Mosquitoland by Dan Arnold was nothing like I was expecting and everything I hoped it would be. For some reason I just assumed this was going to be another “youths on a road trip” type of book, a la Paper Towns, but it was so much more.
Synopsis: Mim Malone needs get out of Mosquitoland (aka Jackson, Mississippi). She needs to get away from her father and his new wife. She needs to find her mother, who has been left behind in Cleveland. She needs to finally get a chance to be herself. And she is most definitely no okay.
I’ll admit, I cried on a few occasions while reading this book. Mim and the varied cast of characters that enter her life tug at your heartstrings. What makes this book so good is its believability. The characters are flawed, not all the endings are happy, and I’m pissed that I don’t know what happens after the main story arc is complete.

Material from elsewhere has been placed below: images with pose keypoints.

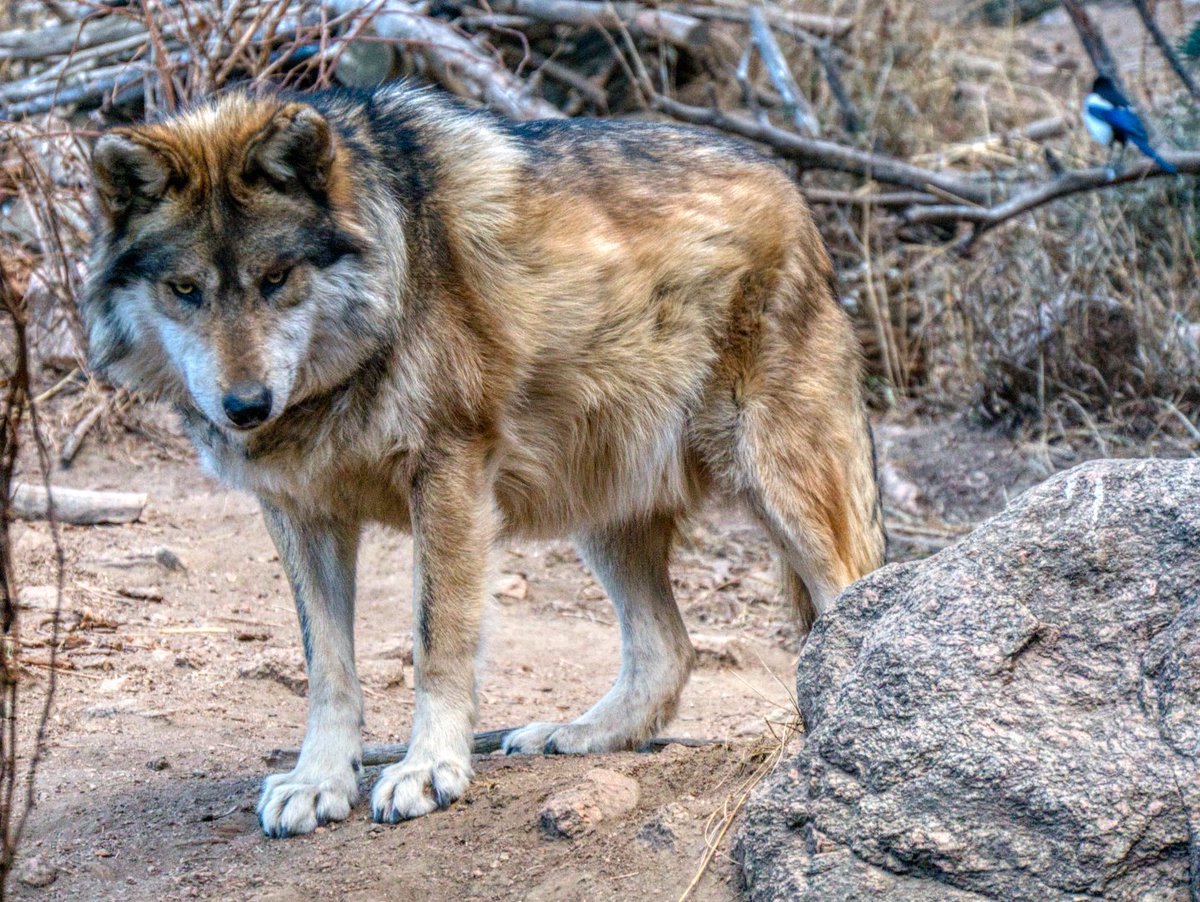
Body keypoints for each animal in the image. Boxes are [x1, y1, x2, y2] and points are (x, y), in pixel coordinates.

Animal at [83, 83, 885, 837]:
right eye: (185, 290)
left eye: (276, 278)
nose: (245, 407)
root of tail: (791, 189)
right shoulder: (298, 510)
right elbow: (327, 668)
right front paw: (319, 781)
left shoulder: (449, 472)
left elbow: (437, 639)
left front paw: (429, 768)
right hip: (603, 504)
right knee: (669, 650)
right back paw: (579, 733)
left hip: (781, 485)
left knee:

This book tackles so many big issues but manages to do it simply and without preaching. There are characters with mental illnesses, people who have lived through traumatic events, people who have been disowned by family for being different, and Mim is in the middle of it all, witnessing the struggles while she struggles with her own issues.
I can’t wait to get back to my store to put a Staff Pick sticker on this book. It is a great read for fans of John Green’s books, and I will feel totally comfortable selling this to all ages, because there is no content in here that I think parents need to be concerned about. (John Green, I’m looking at you. Teen books don’t need sex scenes!)